Увы, фон Гофмансталь больше не мог помочь ему; зато нашелся другой, тоже давно умерший драматург, почти такой же одаренный, как фон Гофмансталь. И какие огромные музыкальные возможности! Например, пожар в конце второго акта: какой материал для композитора, стихия которого — оркестровка и контрапункт! Или, например, момент, когда Перпетуа стрелой выбивает яблоко из рук герцога; одна беглая аллюзия в этот миг могла вплести в ткань его оперы россиниевского мраморного «Вильгельма Телля», становящегося всего лишь ироническим примечанием! А большой заключительный монолог герцога, начинающийся со слов:
Будет ли жаль себя мне? Да, за смертность
Мне будет жаль себя. Стволы и ветви,
Бурые холмы, долины в дымке,
Зеркальную гладь озера…
Монолог, будто специально написанный для великого трагического комика в духе Фальстафа; завершающее слияние смеха и слез, прерываемое сонными замечаниями Рийдбека, под звучный храп которого (тромбоны, не меньше четырех; может быть, с сурдинами?) медленно опустится занавес…
После десяти страниц фраевской пьесы его муза снова улыбалась ему: опера была у него в руках.
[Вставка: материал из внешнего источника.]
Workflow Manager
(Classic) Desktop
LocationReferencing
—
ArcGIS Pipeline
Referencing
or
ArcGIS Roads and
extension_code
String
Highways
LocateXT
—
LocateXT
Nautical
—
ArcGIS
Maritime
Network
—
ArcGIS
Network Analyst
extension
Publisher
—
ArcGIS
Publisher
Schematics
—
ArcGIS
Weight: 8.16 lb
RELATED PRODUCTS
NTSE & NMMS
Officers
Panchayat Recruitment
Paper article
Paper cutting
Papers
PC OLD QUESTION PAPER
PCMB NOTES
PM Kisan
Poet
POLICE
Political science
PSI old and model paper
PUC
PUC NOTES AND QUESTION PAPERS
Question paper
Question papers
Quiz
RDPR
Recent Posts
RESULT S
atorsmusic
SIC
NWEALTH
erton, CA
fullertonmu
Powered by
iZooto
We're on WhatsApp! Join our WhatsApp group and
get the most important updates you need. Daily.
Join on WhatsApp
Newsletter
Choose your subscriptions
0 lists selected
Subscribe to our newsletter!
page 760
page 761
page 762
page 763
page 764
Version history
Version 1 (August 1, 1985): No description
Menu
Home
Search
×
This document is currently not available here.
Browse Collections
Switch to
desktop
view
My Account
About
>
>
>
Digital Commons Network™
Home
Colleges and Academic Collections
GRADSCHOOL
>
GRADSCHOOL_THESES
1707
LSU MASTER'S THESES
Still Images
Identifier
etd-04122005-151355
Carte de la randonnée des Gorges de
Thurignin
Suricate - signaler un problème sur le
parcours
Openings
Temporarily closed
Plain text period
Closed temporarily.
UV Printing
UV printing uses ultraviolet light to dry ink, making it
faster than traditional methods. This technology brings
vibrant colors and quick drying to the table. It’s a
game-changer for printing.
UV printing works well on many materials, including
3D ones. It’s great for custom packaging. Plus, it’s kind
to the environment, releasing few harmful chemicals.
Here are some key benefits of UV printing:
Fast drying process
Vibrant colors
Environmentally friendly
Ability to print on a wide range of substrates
Организуя постановку, Синди творил чудеса. Дата премьеры была объявлена задолго до того, как была закончена партитура, и это приятно напомнило Штраусу те горячие деньки, когда Фюрстнер хватал с его рабочего стола каждую новую страницу завершаемой «Электры», не дожидаясь, чтобы на ней просохли чернила, и мчался с ней к граверу, чтобы успеть к назначенному для публикации сроку. Теперь было еще трудней, потому что часть партитуры должна была быть написана прямо на звуковой дорожке, часть — склеена из кусочков ленты, а часть — выгравирована по старинке, соответственно требованиям, предъявлявшимся новой театральной техникой, и Штраусу временами начинало казаться, что бедный Синди того гляди поседеет.
Но, как обычно бывало со Штраусом, «Видна Венера» потребовала для своего завершения длительного времени. Писать черновик было дьявольски трудно, и на новое рождение это походило гораздо больше, чем то мучительное пробуждение в лаборатории Баркуна Криса с воспоминанием о смерти. Но одновременно Штраус обнаружил, что у него целиком сохранилась прежняя его способность почти автоматически писать с черновика партитуру, — способность, на которую не влияли ни сетования присутствовавшего Синди, ни ужасающий сверхзвуковой грохот ракет, с быстротой молнии проносящихся над городом.
Он кончил все за два дня до начала репетиций. Репетиции должны были идти без его участия. Исполнительская техника в эту эпоху настолько тесно сплелась с электронным искусством, что его собственный опыт (его, короля капельмейстеров!) оказывался безнадежно устаревшим.